Indigo — or the necessity of feeling at home within yourself

Do you have a favourite pair of denims? Are you wearing them now, like me? If you are, don’t look. Just close your eyes and feel them on your body. Oh… you can’t? That’s exactly right, because like the old pair of denims I am wearing they have probably moulded around you in a way that makes them un-feelable.

Now, have a think about what they look like (don’t peek!). Describe them in your head with words. Yes, it’s difficult, I know. That’s because you have gotten so used to wearing them that you don’t pay any attention anymore to their very fabric, their seams, their buttons, their rips, or their tears. Mine have a huge rip across my left knee, and now that I think of it I can feel the cool winter air coming in.

In the past few months, I have toned down the work mania I was in for two decades. Many moments of the new free time I suddenly had I can only describe as indigo blue, not in the colour sense of the word.

As I slowly got used to having more time for introspection, I had a closer look at myself, and I paid attention to the fabric I am made of.

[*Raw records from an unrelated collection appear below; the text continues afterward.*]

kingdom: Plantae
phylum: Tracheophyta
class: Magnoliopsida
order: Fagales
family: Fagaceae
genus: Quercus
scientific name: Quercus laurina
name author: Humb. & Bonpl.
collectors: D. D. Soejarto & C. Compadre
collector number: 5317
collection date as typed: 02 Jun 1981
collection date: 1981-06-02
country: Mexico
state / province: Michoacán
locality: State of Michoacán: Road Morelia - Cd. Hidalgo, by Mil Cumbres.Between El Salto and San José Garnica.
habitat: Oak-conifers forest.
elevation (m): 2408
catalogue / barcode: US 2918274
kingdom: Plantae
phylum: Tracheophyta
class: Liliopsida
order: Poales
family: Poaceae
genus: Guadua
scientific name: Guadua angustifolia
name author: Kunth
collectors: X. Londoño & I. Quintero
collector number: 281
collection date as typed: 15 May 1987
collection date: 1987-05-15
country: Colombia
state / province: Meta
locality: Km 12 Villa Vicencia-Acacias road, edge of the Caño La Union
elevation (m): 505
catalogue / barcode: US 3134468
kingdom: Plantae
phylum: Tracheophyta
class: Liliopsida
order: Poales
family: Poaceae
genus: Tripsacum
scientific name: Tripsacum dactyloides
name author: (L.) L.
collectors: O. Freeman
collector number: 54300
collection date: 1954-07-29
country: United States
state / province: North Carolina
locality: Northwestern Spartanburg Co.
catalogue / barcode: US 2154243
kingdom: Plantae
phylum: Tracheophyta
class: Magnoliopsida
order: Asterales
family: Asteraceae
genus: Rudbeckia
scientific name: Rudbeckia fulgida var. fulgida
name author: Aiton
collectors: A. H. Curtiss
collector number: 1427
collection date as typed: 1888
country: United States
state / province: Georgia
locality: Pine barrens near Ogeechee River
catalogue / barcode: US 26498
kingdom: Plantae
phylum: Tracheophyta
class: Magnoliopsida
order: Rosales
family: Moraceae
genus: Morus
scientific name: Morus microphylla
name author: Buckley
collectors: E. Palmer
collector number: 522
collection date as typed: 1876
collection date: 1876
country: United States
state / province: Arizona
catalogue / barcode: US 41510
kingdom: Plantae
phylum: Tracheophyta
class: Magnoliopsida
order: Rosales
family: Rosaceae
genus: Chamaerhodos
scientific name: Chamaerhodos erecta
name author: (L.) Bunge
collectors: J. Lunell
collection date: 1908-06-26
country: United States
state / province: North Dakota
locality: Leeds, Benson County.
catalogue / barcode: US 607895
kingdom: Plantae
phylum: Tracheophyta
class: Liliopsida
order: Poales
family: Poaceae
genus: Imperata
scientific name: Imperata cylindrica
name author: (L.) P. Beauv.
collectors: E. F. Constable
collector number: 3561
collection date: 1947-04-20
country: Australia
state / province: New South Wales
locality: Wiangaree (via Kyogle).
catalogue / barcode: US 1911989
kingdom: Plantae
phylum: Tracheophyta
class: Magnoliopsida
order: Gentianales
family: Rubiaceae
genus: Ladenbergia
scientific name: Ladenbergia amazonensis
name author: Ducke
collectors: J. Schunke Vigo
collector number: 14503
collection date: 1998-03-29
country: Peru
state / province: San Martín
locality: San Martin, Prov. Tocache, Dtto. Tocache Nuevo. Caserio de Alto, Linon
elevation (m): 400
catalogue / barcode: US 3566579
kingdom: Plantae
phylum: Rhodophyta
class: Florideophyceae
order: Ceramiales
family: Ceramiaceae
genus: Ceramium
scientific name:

Like my pair of jeans, I, myself, had moulded around me so that I had forgotten what ME actually feels like.

I travelled. I returned. I reconnected with an old friend who truly always understood the essence of me, and fireworks went off in my soul when I felt just accepted, cherished, supported, and listened to. I made a few new friends, quarrelled with and lost some acquaintances. I redecorated my study, I gave most of my clothes to charity. I stopped colouring my hair and chopped it into a pixie.

And slowly, but surely, I began to feel and see myself again as I truly am. The sight is not always pretty, there is some tired wear-and-tear, and some frayed rips from painful encounters along the way. Will I mend them? No need. They are part of the fabric that makes me ME. With all my imperfections, I am me, and that’s where I am finally comfortable.